The University of Manchester's Department of Earth and Environmental Sciences (EES) is involved in a collaborative project to deliver low-carbon heating and cooling in the UK.
Led by Imperial College London, the collaborative project - entitled 'Aquifer thermal energy storage for decarbonisation of heating and cooling (ATESHAC): Overcoming technical, economic and societal barriers to UK deployment' - involves the Energy Futures Lab and the Centre for Environmental Policy at Imperial College London; the British Geological Survey; and EES at Manchester.

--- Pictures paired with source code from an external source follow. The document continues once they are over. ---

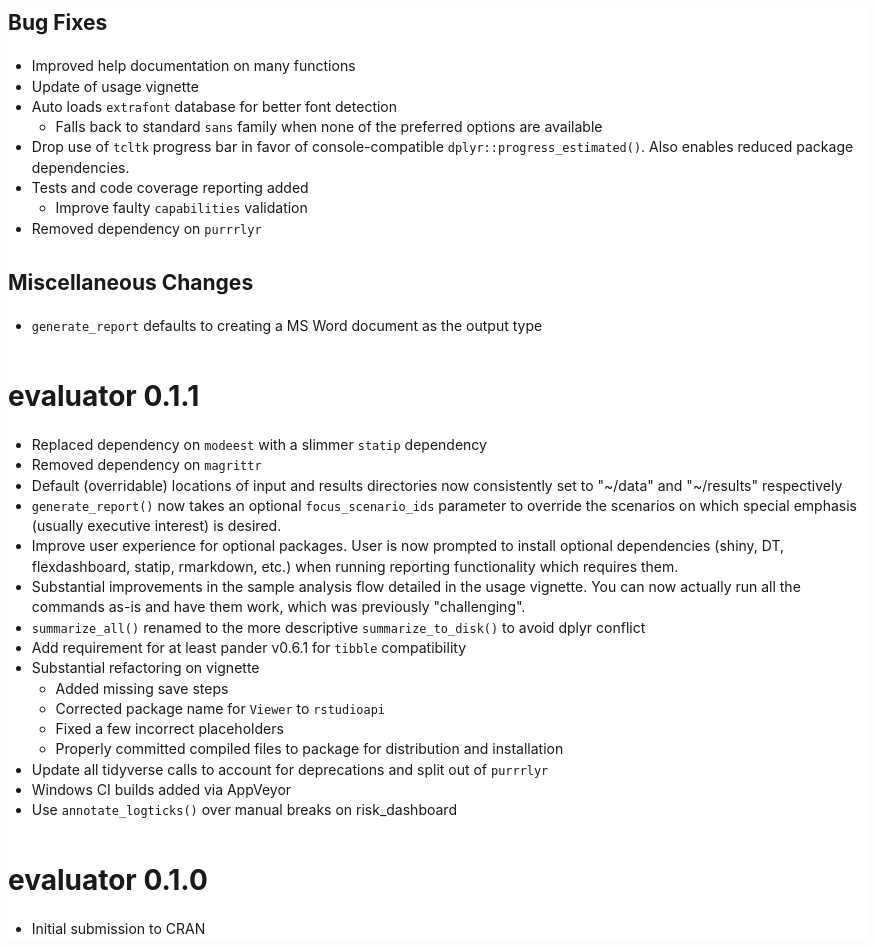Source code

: ## Bug Fixes
* Improved help documentation on many functions
* Update of usage vignette
* Auto loads `extrafont` database for better font detection
    * Falls back to standard `sans` family when none of the preferred options 
      are available
* Drop use of `tcltk` progress bar in favor of console-compatible 
    `dplyr::progress_estimated()`. Also enables reduced package dependencies.
* Tests and code coverage reporting added
    * Improve faulty `capabilities` validation
* Removed dependency on `purrrlyr`

## Miscellaneous Changes
* `generate_report` defaults to creating a MS Word document as the output type

# evaluator 0.1.1

* Replaced dependency on `modeest` with a slimmer `statip` dependency
* Removed dependency on `magrittr`
* Default (overridable) locations of input and results directories now consistently set to "~/data" and "~/results" respectively
* `generate_report()` now takes an optional `focus_scenario_ids` parameter to override the scenarios on which special emphasis (usually executive interest) is desired.
* Improve user experience for optional packages. User is now prompted to install optional dependencies (shiny, DT, flexdashboard, statip, rmarkdown, etc.) when running reporting functionality which requires them.
* Substantial improvements in the sample analysis flow detailed in the usage vignette. You can now actually run all the commands as-is and have them work, which was previously "challenging".
* `summarize_all()` renamed to the more descriptive `summarize_to_disk()` to avoid dplyr conflict
* Add requirement for at least pander v0.6.1 for `tibble` compatibility
* Substantial refactoring on vignette
  * Added missing save steps
  * Corrected package name for `Viewer` to `rstudioapi` 
  * Fixed a few incorrect placeholders
  * Properly committed compiled files to package for distribution and installation
* Update all tidyverse calls to account for deprecations and split out of `purrrlyr`
* Windows CI builds added via AppVeyor
* Use `annotate_logticks()` over manual breaks on risk_dashboard

# evaluator 0.1.0

* Initial submission to CRAN
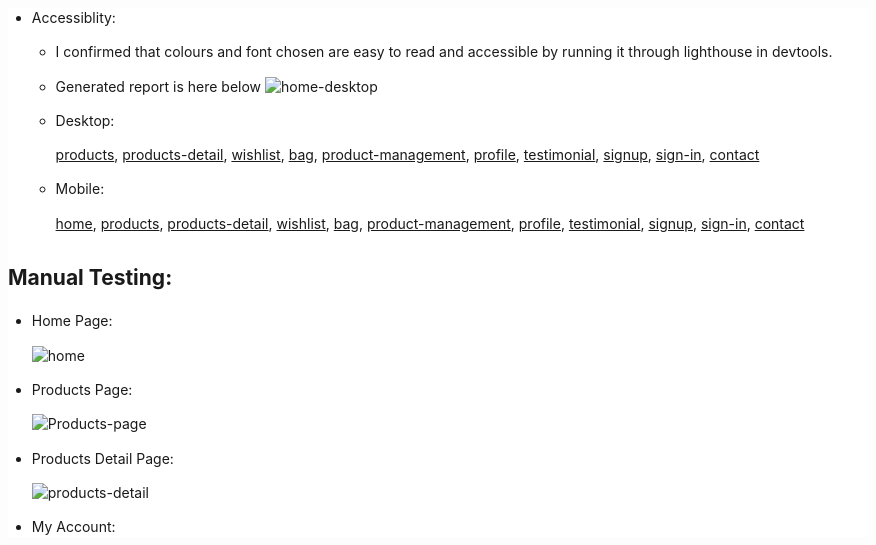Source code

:    * Accessiblity:
     * I confirmed that colours and font chosen are easy to read and accessible by running it through lighthouse
     in devtools.
     * Generated report is here below
       ![home-desktop](https://user-images.githubusercontent.com/95220937/191367484-c54dbcf3-9971-4007-8334-dd2be0d52548.png)
     * Desktop:

       [products](https://user-images.githubusercontent.com/95220937/191368330-6950be23-036f-4a93-9613-2eaf6213db9c.png),
       [products-detail](https://user-images.githubusercontent.com/95220937/191368684-f43f9653-ffb9-44d6-8274-5cde082e1e70.png), [wishlist](https://user-images.githubusercontent.com/95220937/191368709-37ee6f7e-2869-4a18-bca8-2502ae2e3ed1.png), [bag](https://user-images.githubusercontent.com/95220937/191369158-7772ba36-6962-4993-a20a-0430db82d1cf.png), [product-management](https://user-images.githubusercontent.com/95220937/191369196-5aa50df2-9484-446d-a8c4-6c6a09ab0a5f.png), [profile](https://user-images.githubusercontent.com/95220937/191368725-6014bf37-be5e-458c-b4b0-633df0069af4.png), [testimonial](https://user-images.githubusercontent.com/95220937/191369498-00bb1dc3-3b43-4556-b872-bff222fab848.png), [signup](https://user-images.githubusercontent.com/95220937/191369240-60dd5597-3339-4bfb-9fc1-449807c3872f.png), [sign-in](https://user-images.githubusercontent.com/95220937/191369504-ced4ba17-459e-4c6c-84b7-3c28b1cb2280.png), [contact](https://user-images.githubusercontent.com/95220937/191373274-7713a593-d6b8-4f14-b9a5-aa935dfbce58.png)

     * Mobile:

       [home](https://user-images.githubusercontent.com/95220937/191369884-fa04be6f-de6a-478e-be4b-3eac4a6bd6d8.png), [products](https://user-images.githubusercontent.com/95220937/191370169-6e8f95b8-db08-4391-8a48-0fa87791869a.png), [products-detail](https://user-images.githubusercontent.com/95220937/191370342-1b8bc653-7931-40b3-b3dd-ca9600f9aedd.png), [wishlist](https://user-images.githubusercontent.com/95220937/191369886-a830a48c-5e52-4229-be22-4b14fa82ac7b.png), [bag](https://user-images.githubusercontent.com/95220937/191370056-117129c6-9e7b-42d8-a061-93738c1f7a64.png), [product-management](https://user-images.githubusercontent.com/95220937/191370352-940c64f1-cdd6-45e4-86f1-13f21247b34a.png), [profile](https://user-images.githubusercontent.com/95220937/191369896-0c5d6d5a-28c8-4476-92f8-b86e76908423.png), [testimonial](https://user-images.githubusercontent.com/95220937/191370521-8e8b924e-e7c8-4e5b-af87-081f914f0f7f.png), [signup](https://user-images.githubusercontent.com/95220937/191370357-a0323628-54e5-421d-9c14-69eed63a19c2.png), [sign-in](https://user-images.githubusercontent.com/95220937/191370188-470b5115-7a91-4b1f-9e8f-88a2fb890522.png), [contact](https://user-images.githubusercontent.com/95220937/191373276-8d729c09-4f30-49e9-bcb3-e2547bf94880.png)

  ## Manual Testing:
   * Home Page:

     ![home](https://user-images.githubusercontent.com/95220937/190258845-bde36d37-eb61-4ac5-891b-6b741f566bcd.png)

   * Products Page:

     ![Products-page](https://user-images.githubusercontent.com/95220937/190259516-04185750-b4fe-4c87-8ef9-5aacd5418a98.png)

   * Products Detail Page:

     ![products-detail](https://user-images.githubusercontent.com/95220937/190259933-6fd5085a-f47a-428a-aa34-574f70b75fc7.png)

   * My Account:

The project will develop innovative technology to decarbonise the heating and cooling of buildings, which is a major contributor to carbon emissions in the UK.

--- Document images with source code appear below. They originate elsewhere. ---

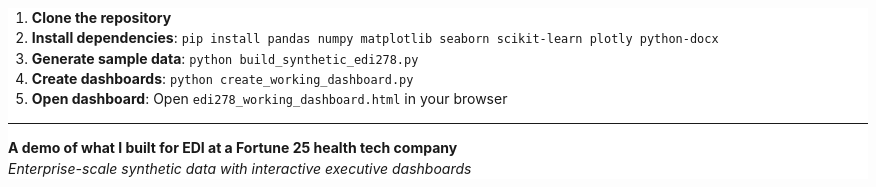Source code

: 1. **Clone the repository**
2. **Install dependencies**: `pip install pandas numpy matplotlib seaborn scikit-learn plotly python-docx`
3. **Generate sample data**: `python build_synthetic_edi278.py`
4. **Create dashboards**: `python create_working_dashboard.py`
5. **Open dashboard**: Open `edi278_working_dashboard.html` in your browser

---

**A demo of what I built for EDI at a Fortune 25 health tech company**  
*Enterprise-scale synthetic data with interactive executive dashboards*
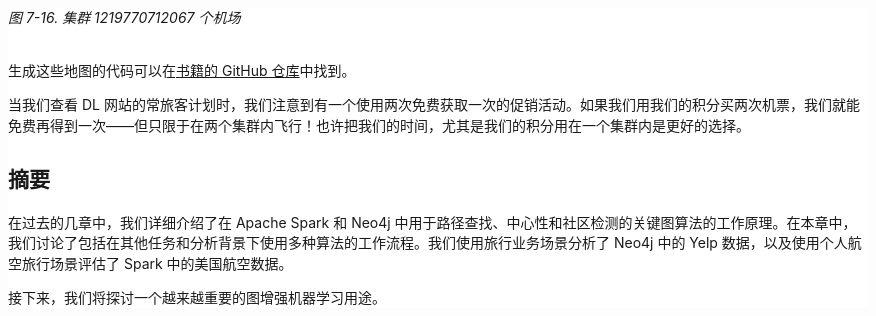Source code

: ###### 图 7-16\. 集群 1219770712067 个机场

生成这些地图的代码可以在[书籍的 GitHub 仓库](https://bit.ly/2FPgGVV)中找到。

当我们查看 DL 网站的常旅客计划时，我们注意到有一个使用两次免费获取一次的促销活动。如果我们用我们的积分买两次机票，我们就能免费再得到一次——但只限于在两个集群内飞行！也许把我们的时间，尤其是我们的积分用在一个集群内是更好的选择。

## 摘要

在过去的几章中，我们详细介绍了在 Apache Spark 和 Neo4j 中用于路径查找、中心性和社区检测的关键图算法的工作原理。在本章中，我们讨论了包括在其他任务和分析背景下使用多种算法的工作流程。我们使用旅行业务场景分析了 Neo4j 中的 Yelp 数据，以及使用个人航空旅行场景评估了 Spark 中的美国航空数据。

接下来，我们将探讨一个越来越重要的图增强机器学习用途。
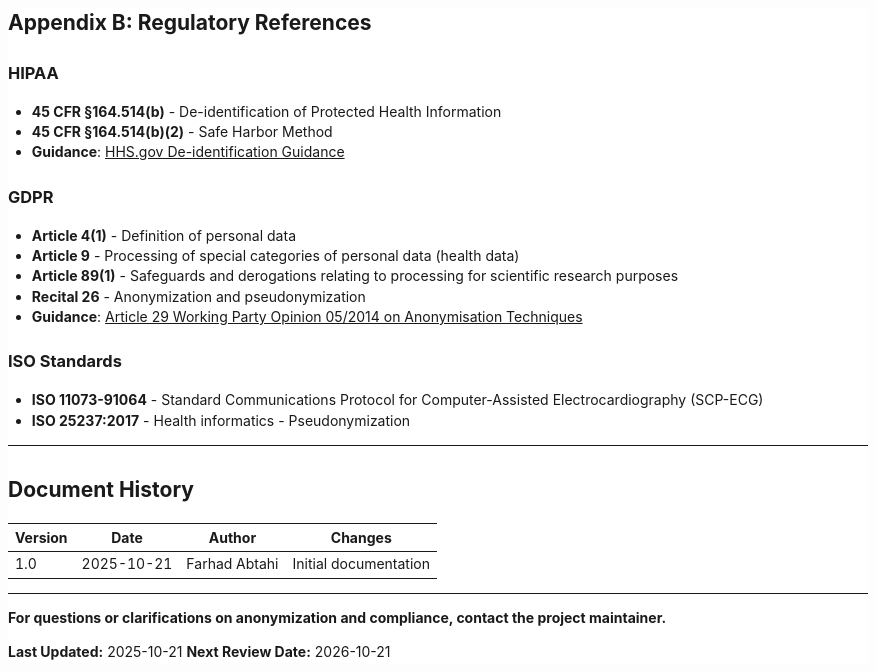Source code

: 
## Appendix B: Regulatory References

### HIPAA
- **45 CFR §164.514(b)** - De-identification of Protected Health Information
- **45 CFR §164.514(b)(2)** - Safe Harbor Method
- **Guidance**: [HHS.gov De-identification Guidance](https://www.hhs.gov/hipaa/for-professionals/privacy/special-topics/de-identification/index.html)

### GDPR
- **Article 4(1)** - Definition of personal data
- **Article 9** - Processing of special categories of personal data (health data)
- **Article 89(1)** - Safeguards and derogations relating to processing for scientific research purposes
- **Recital 26** - Anonymization and pseudonymization
- **Guidance**: [Article 29 Working Party Opinion 05/2014 on Anonymisation Techniques](https://ec.europa.eu/justice/article-29/documentation/opinion-recommendation/files/2014/wp216_en.pdf)

### ISO Standards
- **ISO 11073-91064** - Standard Communications Protocol for Computer-Assisted Electrocardiography (SCP-ECG)
- **ISO 25237:2017** - Health informatics - Pseudonymization

---

## Document History

| Version | Date | Author | Changes |
|---------|------|--------|---------|
| 1.0 | 2025-10-21 | Farhad Abtahi | Initial documentation |

---

**For questions or clarifications on anonymization and compliance, contact the project maintainer.**

**Last Updated:** 2025-10-21
**Next Review Date:** 2026-10-21
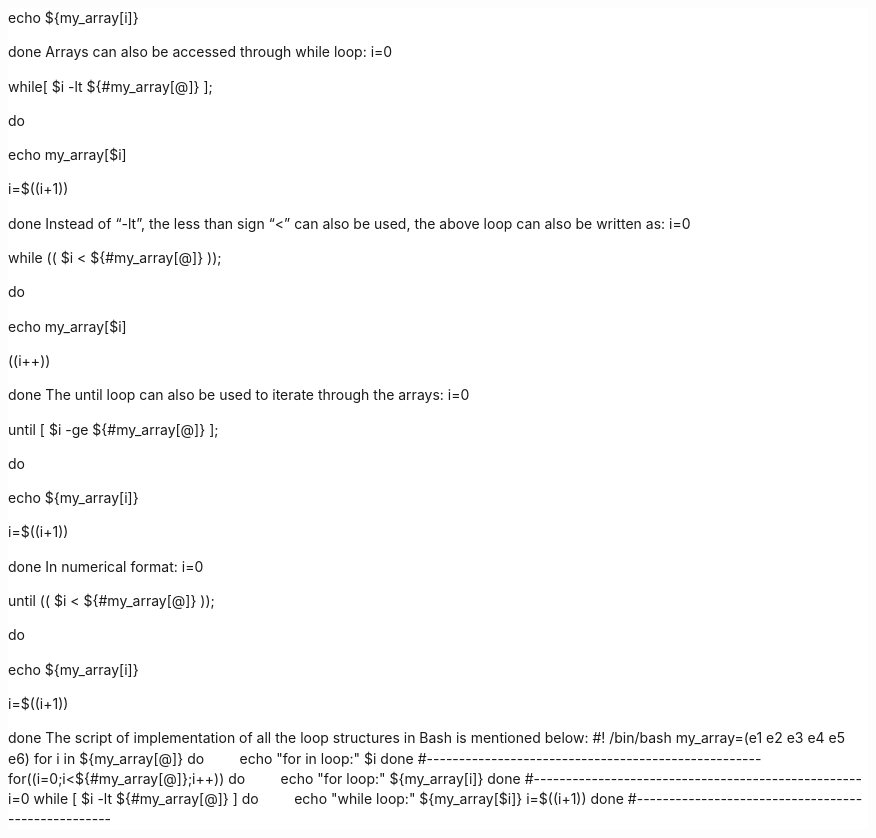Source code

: echo ${my_array[i]}

done
Arrays can also be accessed through while loop:
i=0

while[ $i -lt ${#my_array[@]} ];

do

echo my_array[$i]

i=$((i+1))

done
Instead of “-lt”, the less than sign “<” can also be used, the above loop can
also be written as:
i=0

while (( $i < ${#my_array[@]} ));

do

echo my_array[$i]

((i++))

done
The until loop can also be used to iterate through the arrays:
i=0

until [ $i -ge ${#my_array[@]} ];

do

echo ${my_array[i]}

i=$((i+1))

done
In numerical format:
i=0

until (( $i < ${#my_array[@]} ));

do

echo ${my_array[i]}

i=$((i+1))

done
The script of implementation of all the loop structures in Bash is mentioned
below:
#! /bin/bash
my_array=(e1 e2 e3 e4 e5 e6)
for i in ${my_array[@]}
do
        echo "for in loop:" $i
done
#----------------------------------------------------
for((i=0;i<${#my_array[@]};i++))
do
        echo "for loop:" ${my_array[i]}
done
#---------------------------------------------------
i=0
while [ $i -lt ${#my_array[@]} ]
do
        echo "while loop:" ${my_array[$i]}
i=$((i+1))
done
#---------------------------------------------------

It is led by Professor Matt Jackson at Imperial College London, and involves Manchester researchers Professor Kevin Taylor and Dr Lin Ma. The project has been awarded a £1.5 million grant by the Engineering and Physical Sciences Research Council (EPSRC, part of UK Research and Innovation (UKRI)).
The proposed technology has already been widely applied in countries such as the Netherlands, but there remain technical, economic and societal hurdles to UK deployment.
Known as 'aquifer thermal energy storage', or ATES, the technology captures the waste heat and cool that is produced when buildings are heated in winter and cooled in summer. This is then stored as warm or cool water in an underground aquifer, with heat or cool pumped - when needed - back to the surface.